Problem to solve
Continue the passage on post-COVID health financing, starting right after its last sentence.

:: Text section

The debate about the role of the private sector in health and the effect on equity is not new. The South Korean experience shows that public–private partnerships are possible, but require good governance and the right regulatory environment to mitigate the risk of worsening health inequities.
The future agenda for health financing
The post-COVID health agenda for health financing will need to broaden beyond healthcare and take an all-sector view of health. Through prior work, colleagues and I noted the intersectionality of health and offered a roadmap for using the SDG 3 priorities to inform the global response to COVID-19. Building on those opportunities, below are three health financing strategies to strengthen health systems and make them more equitable to all populations.
1. Shift from labour tax to general taxation for raising revenue for health
The pandemic has heightened awareness of the perils of linking revenue generation to formal employment, especially in countries with high rates of economic and labour informality that make it difficult to collect taxes.
Calls for general taxation for health financing are not new, with research by the World Bank, World Health Organization and other leading experts spotlighting the negative effect of labour tax revenue generation on health equity. Compared to general taxation, labour tax systems lead to regressive distribution of health financing that deepens social inequities. While fiscal constraints and the global recession will make it harder to generate revenues, there are many policy levers that policy makers can implement to generate resources for health through general taxation.
2. Reduce health system fragmentation
UHC is a cornerstone of health system resilience and health equity. While many insurance pooling arrangements exist to achieve this SDG, pursuing coverage through fragmented pooling mechanisms can create downstream effects that worsen inequities and reflect entrenched economic class divisions. People are placed in different risk pools based on formal employment, which creates different health systems for different populations based on socio-economic status. The result of fragmentation is different access to health systems that vary on quality, patient satisfaction and health outcomes.

::::
:: Provided material

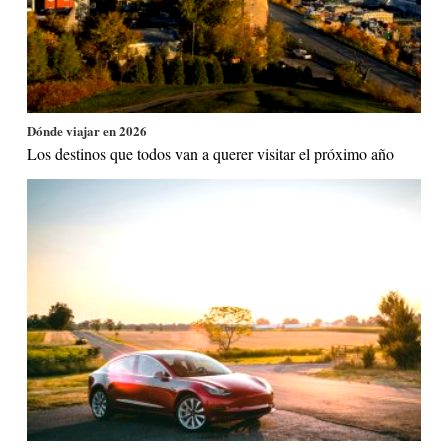
Dónde viajar en 2026
Los destinos que todos van a querer visitar el próximo año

::::

Written answer
3. Accelerate efforts to advance strategic purchasing arrangements
Closing the health financing gap to meet SDG 3 will require increased prioritisation and investment from all levels of global health leadership. Many global leaders and organisations have already called for increased investments to fund community health and primary healthcare, which are key delivery channels to achieve UHC.
Coupled with much-needed increased investments, we also need a new way of purchasing health services. Growing experience with strategic purchasing or value-based payment before and during the pandemic shows that these purchasing arrangements provide increased flexibility for allocation of resources and can encourage health innovation to fill health system gaps.
Reigniting the SDGs
The SDGs are an established global framework for all sectors of human, social and economic development that can guide leaders as they respond during times of crises and prepare health systems for the future. This means advancing the three evidence-based health financing strategies outlined above.
But these strategies cannot be implemented in isolation. Current and future policy responses will need to span health, social and economic sectors. In sum, leaders need to reignite the SDGs as countries continue to fight the pandemic while simultaneously preparing health systems for the future. The time to act is now.